══ Source records ══

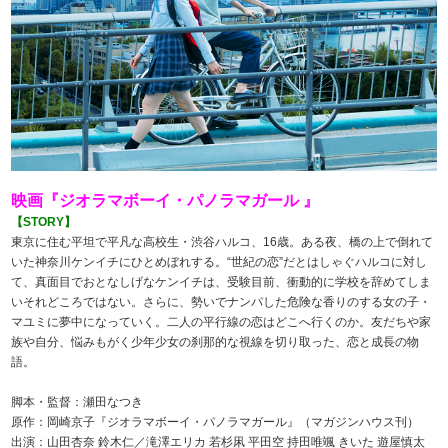
映画『ジオラマボーイ・パノラマガール 』
【STORY】
東京に住む平坦で平凡な高校生・渋谷ハルコ、16歳。ある夜、橋の上で倒れて
いた神奈川ケンイチにひとめぼれする。“世紀の恋”だとはしゃぐハルコに対し
て、真面目でおとなしげなケンイチは、受験目前、衝動的に学校を辞めてしま
いそれどころではない。さらに、勢いでナンパした危険な香りのする女の子・
マユミに夢中になっていく。二人の平行線の恋はどこへ行くのか。友だちや家
族や自分、悩みもがく少年少女の刹那的な視線を切り取った、恋と成長の物
語。
脚本・監督：瀬田なつき
原作：岡崎京子『ジオラマボーイ・パノラマガール』（マガジンハウス刊）
出演：山田杏奈 鈴木仁／滝澤エリカ 若杉凩 平田空 持田唯颯 きいた 遊屋慎太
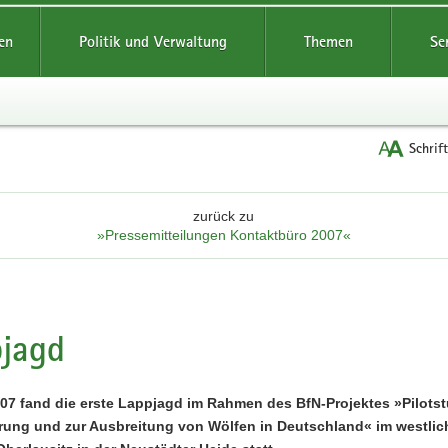
reifende
en
Politik und Verwaltung
Themen
Se
Schrif
zurück zu
»Pressemitteilungen Kontaktbüro 2007«
jagd
07 fand die erste Lappjagd im Rahmen des BfN-Projektes »Pilotst
ng und zur Ausbreitung von Wölfen in Deutschland« im westlich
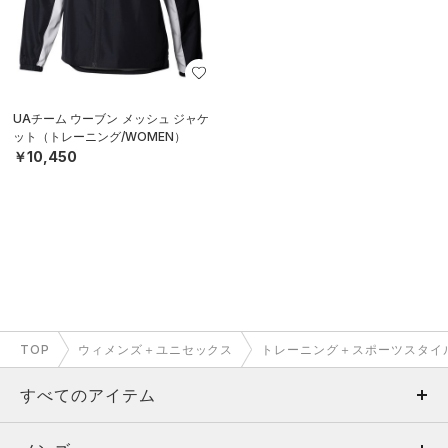
UAチーム ウーブン メッシュ ジャケ
ット（トレーニング/WOMEN）
￥10,450
TOP
ウィメンズ＋ユニセックス
トレーニング＋スポーツスタイ
すべてのアイテム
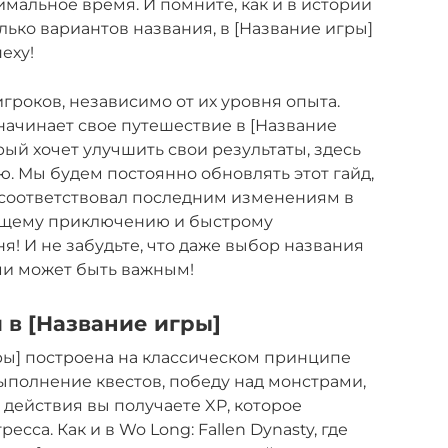
мальное время. И помните, как и в истории
лько вариантов названия, в [Название игры]
еху!
игроков, независимо от их уровня опыта.
 начинает свое путешествие в [Название
рый хочет улучшить свои результаты, здесь
 Мы будем постоянно обновлять этот гайд,
 соответствовал последним изменениям в
ающему приключению и быстрому
! И не забудьте, что даже выбор названия
ми может быть важным!
 в [Название игры]
ры] построена на классическом принципе
выполнение квестов, победу над монстрами,
 действия вы получаете XP, которое
сса. Как и в Wo Long: Fallen Dynasty, где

═══

**Assignment:**
Copy the text lines from every entry above character for character, and leave the pictures out of your answer.

**Expected output:**
映画『ジオラマボーイ・パノラマガール 』
【STORY】
東京に住む平坦で平凡な高校生・渋谷ハルコ、16歳。ある夜、橋の上で倒れて
いた神奈川ケンイチにひとめぼれする。“世紀の恋”だとはしゃぐハルコに対し
て、真面目でおとなしげなケンイチは、受験目前、衝動的に学校を辞めてしま
いそれどころではない。さらに、勢いでナンパした危険な香りのする女の子・
マユミに夢中になっていく。二人の平行線の恋はどこへ行くのか。友だちや家
族や自分、悩みもがく少年少女の刹那的な視線を切り取った、恋と成長の物
語。
脚本・監督：瀬田なつき
原作：岡崎京子『ジオラマボーイ・パノラマガール』（マガジンハウス刊）
出演：山田杏奈 鈴木仁／滝澤エリカ 若杉凩 平田空 持田唯颯 きいた 遊屋慎太
reifende
en
Politik und Verwaltung
Themen
Se
Schrif
zurück zu
»Pressemitteilungen Kontaktbüro 2007«
jagd
07 fand die erste Lappjagd im Rahmen des BfN-Projektes »Pilotst
ng und zur Ausbreitung von Wölfen in Deutschland« im westlich
UAチーム ウーブン メッシュ ジャケ
ット（トレーニング/WOMEN）
￥10,450
TOP
ウィメンズ＋ユニセックス
トレーニング＋スポーツスタイ
すべてのアイテム
мальное время. И помните, как и в истории
лько вариантов названия, в [Название игры]
еху!
игроков, независимо от их уровня опыта.
 начинает свое путешествие в [Название
рый хочет улучшить свои результаты, здесь
 Мы будем постоянно обновлять этот гайд,
 соответствовал последним изменениям в
ающему приключению и быстрому
! И не забудьте, что даже выбор названия
ми может быть важным!
 в [Название игры]
ры] построена на классическом принципе
выполнение квестов, победу над монстрами,
 действия вы получаете XP, которое
сса. Как и в Wo Long: Fallen Dynasty, где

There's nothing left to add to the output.